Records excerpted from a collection

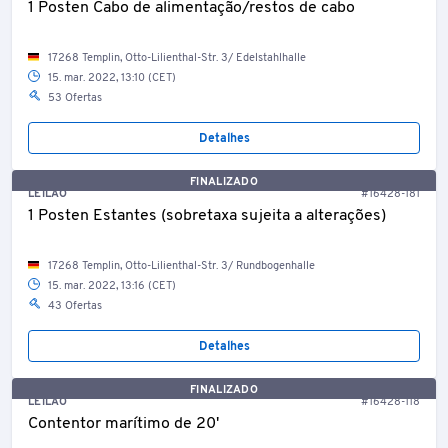
1 Posten Cabo de alimentação/restos de cabo
17268 Templin, Otto-Lilienthal-Str. 3/ Edelstahlhalle
15. mar. 2022, 13:10 (CET)
53 Ofertas
Detalhes
FINALIZADO
LEILÃO
#16428-181
1 Posten Estantes (sobretaxa sujeita a alterações)
17268 Templin, Otto-Lilienthal-Str. 3/ Rundbogenhalle
15. mar. 2022, 13:16 (CET)
43 Ofertas
Detalhes
FINALIZADO
LEILÃO
#16428-118
Contentor marítimo de 20'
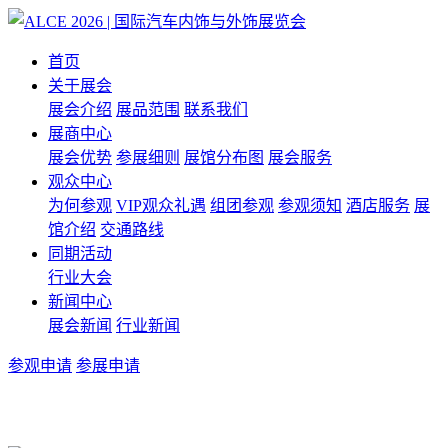
首页
关于展会
展会介绍
展品范围
联系我们
展商中心
展会优势
参展细则
展馆分布图
展会服务
观众中心
为何参观
VIP观众礼遇
组团参观
参观须知
酒店服务
展
馆介绍
交通路线
同期活动
行业大会
新闻中心
展会新闻
行业新闻
参观申请
参展申请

What you will do
A verbatim copy of every entry above, with no pictures, is the expected output.

Expected answer
1 Posten Cabo de alimentação/restos de cabo
17268 Templin, Otto-Lilienthal-Str. 3/ Edelstahlhalle
15. mar. 2022, 13:10 (CET)
53 Ofertas
Detalhes
FINALIZADO
LEILÃO
#16428-181
1 Posten Estantes (sobretaxa sujeita a alterações)
17268 Templin, Otto-Lilienthal-Str. 3/ Rundbogenhalle
15. mar. 2022, 13:16 (CET)
43 Ofertas
Detalhes
FINALIZADO
LEILÃO
#16428-118
Contentor marítimo de 20'
首页
关于展会
展会介绍
展品范围
联系我们
展商中心
展会优势
参展细则
展馆分布图
展会服务
观众中心
为何参观
VIP观众礼遇
组团参观
参观须知
酒店服务
展
馆介绍
交通路线
同期活动
行业大会
新闻中心
展会新闻
行业新闻
参观申请
参展申请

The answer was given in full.